Оказался конверт. Адрес Центра Развлечений, индекс, всё такое. А.Мехоношину. Ему. Рукописным почерком! И обратный адрес. Не налоговая, не Пенсионный фонд. Болотнинск, улица, всё такое, Иваньковой О.
«Здравствуйте, бесценный А.Мехоношин Cherbour, извините, так было на афише, вы тот, кто меня спас! Меня выписали, я сама хожу, пишу, шью, могу нюхать и есть яблоки…»
Дальше читать не моглось.
В ушах вновь звучал вальс Свиридова, поднималось могучее крещендо, синим и искристым вихрем дыбило волосы, взмётывало его над просторами страны. Где меж холмами долы, по макушку скрывающие вековой лес. Где яблоки. Где Оля, которую он так и не узнал. Ну и что. Не зря.
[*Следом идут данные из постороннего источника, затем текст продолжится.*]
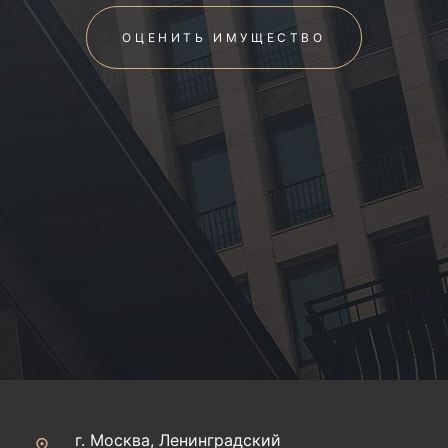
ОЦЕНИТЬ ИМУЩЕСТВО
г. Москва, Ленинградский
Всё – не зря!
Май 2021
Юлия Григорьевна РУБИНШТЕЙН
Родилась в 1965 году в Ижевске УАССР (ныне – Удмуртская Республика), живет в г.Сосновый Бор Ленинградской области. «Стихи и песни под гитару стали у меня получаться с 1985-го. Участвовала в ряде фестивалей авторской песни от Свердловска (Екатеринбург) до С.-Петербурга, лауреат «Топоса» (СПб) и «Костров» (организовывавшихся В.И.Ланцбергом в разных городах СССР – России). В 1999-2001 – внештатник городской газеты г. Сосновый Бор, где осела к тому времени. Награждалась призами мэрии за лучшие публикации. Кое-что из стихов и рассказов было напечатано там и в московском полусамиздате 90-х, в альманахах. Рассказы стали получаться с 2000-го примерно. Опубликованы повесть «128-й пикет» и роман «Искривитель», издательство «Перископ-Волга», Волгоград. Работаю инженером в НИИ».